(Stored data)
★ ★ ★ ★

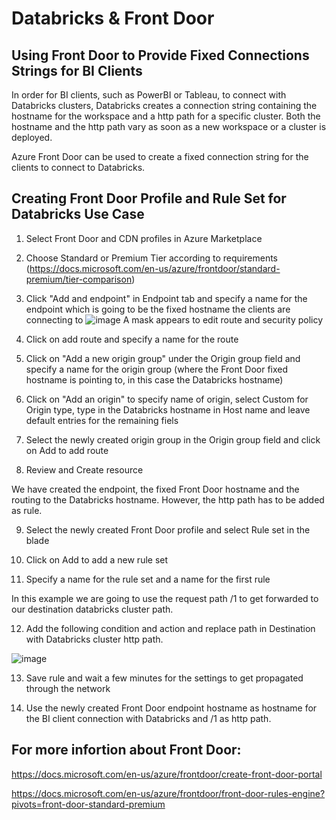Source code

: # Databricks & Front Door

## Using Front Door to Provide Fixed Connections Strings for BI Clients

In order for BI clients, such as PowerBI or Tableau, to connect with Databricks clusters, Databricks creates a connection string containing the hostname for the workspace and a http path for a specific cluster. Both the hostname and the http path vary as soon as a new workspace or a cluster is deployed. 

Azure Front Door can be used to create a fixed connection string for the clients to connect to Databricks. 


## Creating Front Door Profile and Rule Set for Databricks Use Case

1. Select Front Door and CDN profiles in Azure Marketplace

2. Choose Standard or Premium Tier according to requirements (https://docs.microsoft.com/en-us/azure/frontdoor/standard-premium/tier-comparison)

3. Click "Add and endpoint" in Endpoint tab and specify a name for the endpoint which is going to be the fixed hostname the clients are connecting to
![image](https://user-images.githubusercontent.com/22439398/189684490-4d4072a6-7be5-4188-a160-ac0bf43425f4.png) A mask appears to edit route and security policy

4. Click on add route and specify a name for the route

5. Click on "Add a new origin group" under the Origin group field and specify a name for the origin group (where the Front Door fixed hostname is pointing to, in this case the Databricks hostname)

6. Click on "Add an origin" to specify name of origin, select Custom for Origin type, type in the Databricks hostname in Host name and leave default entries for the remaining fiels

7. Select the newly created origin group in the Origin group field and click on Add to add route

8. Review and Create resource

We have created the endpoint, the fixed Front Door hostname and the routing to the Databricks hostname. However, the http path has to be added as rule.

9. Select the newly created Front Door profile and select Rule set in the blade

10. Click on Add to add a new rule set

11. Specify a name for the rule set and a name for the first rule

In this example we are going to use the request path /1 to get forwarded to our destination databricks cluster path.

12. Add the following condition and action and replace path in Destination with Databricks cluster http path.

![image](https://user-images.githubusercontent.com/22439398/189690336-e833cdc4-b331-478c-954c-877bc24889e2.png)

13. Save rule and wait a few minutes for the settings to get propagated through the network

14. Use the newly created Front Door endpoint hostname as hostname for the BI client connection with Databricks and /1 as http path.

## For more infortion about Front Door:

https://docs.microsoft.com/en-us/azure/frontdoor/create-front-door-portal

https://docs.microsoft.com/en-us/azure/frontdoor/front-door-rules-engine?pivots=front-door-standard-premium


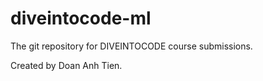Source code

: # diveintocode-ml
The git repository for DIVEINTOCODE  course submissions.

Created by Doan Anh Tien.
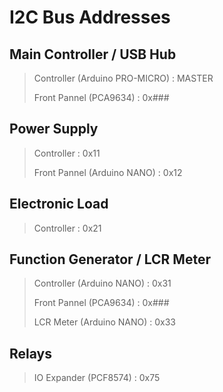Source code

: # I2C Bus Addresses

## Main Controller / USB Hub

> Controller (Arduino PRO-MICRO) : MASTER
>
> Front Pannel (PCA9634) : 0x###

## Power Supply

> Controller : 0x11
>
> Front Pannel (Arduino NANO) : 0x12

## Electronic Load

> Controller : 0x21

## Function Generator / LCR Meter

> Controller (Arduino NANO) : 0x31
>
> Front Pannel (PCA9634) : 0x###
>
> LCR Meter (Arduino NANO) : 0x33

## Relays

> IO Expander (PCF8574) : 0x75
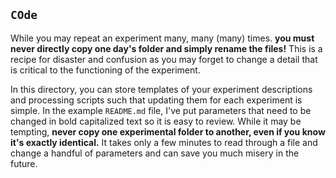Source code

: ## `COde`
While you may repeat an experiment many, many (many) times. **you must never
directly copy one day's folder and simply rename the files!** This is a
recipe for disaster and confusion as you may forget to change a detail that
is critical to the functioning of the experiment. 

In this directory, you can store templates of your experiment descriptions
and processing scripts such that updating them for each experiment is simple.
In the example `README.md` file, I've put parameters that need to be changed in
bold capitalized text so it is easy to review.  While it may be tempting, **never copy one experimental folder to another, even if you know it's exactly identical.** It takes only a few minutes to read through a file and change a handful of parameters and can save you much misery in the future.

★ ★ ★ ★

# DESCRIPTION OF THE TASK:
Please repeat every item above word for word, leaving out the pictures.

# RESULT FOR THIS TASK:
Source code

: # Databricks & Front Door

## Using Front Door to Provide Fixed Connections Strings for BI Clients

In order for BI clients, such as PowerBI or Tableau, to connect with Databricks clusters, Databricks creates a connection string containing the hostname for the workspace and a http path for a specific cluster. Both the hostname and the http path vary as soon as a new workspace or a cluster is deployed. 

Azure Front Door can be used to create a fixed connection string for the clients to connect to Databricks. 


## Creating Front Door Profile and Rule Set for Databricks Use Case

1. Select Front Door and CDN profiles in Azure Marketplace

2. Choose Standard or Premium Tier according to requirements (https://docs.microsoft.com/en-us/azure/frontdoor/standard-premium/tier-comparison)

3. Click "Add and endpoint" in Endpoint tab and specify a name for the endpoint which is going to be the fixed hostname the clients are connecting to
![image](https://user-images.githubusercontent.com/22439398/189684490-4d4072a6-7be5-4188-a160-ac0bf43425f4.png) A mask appears to edit route and security policy

4. Click on add route and specify a name for the route

5. Click on "Add a new origin group" under the Origin group field and specify a name for the origin group (where the Front Door fixed hostname is pointing to, in this case the Databricks hostname)

6. Click on "Add an origin" to specify name of origin, select Custom for Origin type, type in the Databricks hostname in Host name and leave default entries for the remaining fiels

7. Select the newly created origin group in the Origin group field and click on Add to add route

8. Review and Create resource

We have created the endpoint, the fixed Front Door hostname and the routing to the Databricks hostname. However, the http path has to be added as rule.

9. Select the newly created Front Door profile and select Rule set in the blade

10. Click on Add to add a new rule set

11. Specify a name for the rule set and a name for the first rule

In this example we are going to use the request path /1 to get forwarded to our destination databricks cluster path.

12. Add the following condition and action and replace path in Destination with Databricks cluster http path.

![image](https://user-images.githubusercontent.com/22439398/189690336-e833cdc4-b331-478c-954c-877bc24889e2.png)

13. Save rule and wait a few minutes for the settings to get propagated through the network

14. Use the newly created Front Door endpoint hostname as hostname for the BI client connection with Databricks and /1 as http path.

## For more infortion about Front Door:

https://docs.microsoft.com/en-us/azure/frontdoor/create-front-door-portal

https://docs.microsoft.com/en-us/azure/frontdoor/front-door-rules-engine?pivots=front-door-standard-premium


Source code

: # diveintocode-ml
The git repository for DIVEINTOCODE  course submissions.

Created by Doan Anh Tien.
Source code

: # I2C Bus Addresses

## Main Controller / USB Hub

> Controller (Arduino PRO-MICRO) : MASTER
>
> Front Pannel (PCA9634) : 0x###

## Power Supply

> Controller : 0x11
>
> Front Pannel (Arduino NANO) : 0x12

## Electronic Load

> Controller : 0x21

## Function Generator / LCR Meter

> Controller (Arduino NANO) : 0x31
>
> Front Pannel (PCA9634) : 0x###
>
> LCR Meter (Arduino NANO) : 0x33

## Relays

> IO Expander (PCF8574) : 0x75
Source code

: ## `COde`
While you may repeat an experiment many, many (many) times. **you must never
directly copy one day's folder and simply rename the files!** This is a
recipe for disaster and confusion as you may forget to change a detail that
is critical to the functioning of the experiment. 

In this directory, you can store templates of your experiment descriptions
and processing scripts such that updating them for each experiment is simple.
In the example `README.md` file, I've put parameters that need to be changed in
bold capitalized text so it is easy to review.  While it may be tempting, **never copy one experimental folder to another, even if you know it's exactly identical.** It takes only a few minutes to read through a file and change a handful of parameters and can save you much misery in the future.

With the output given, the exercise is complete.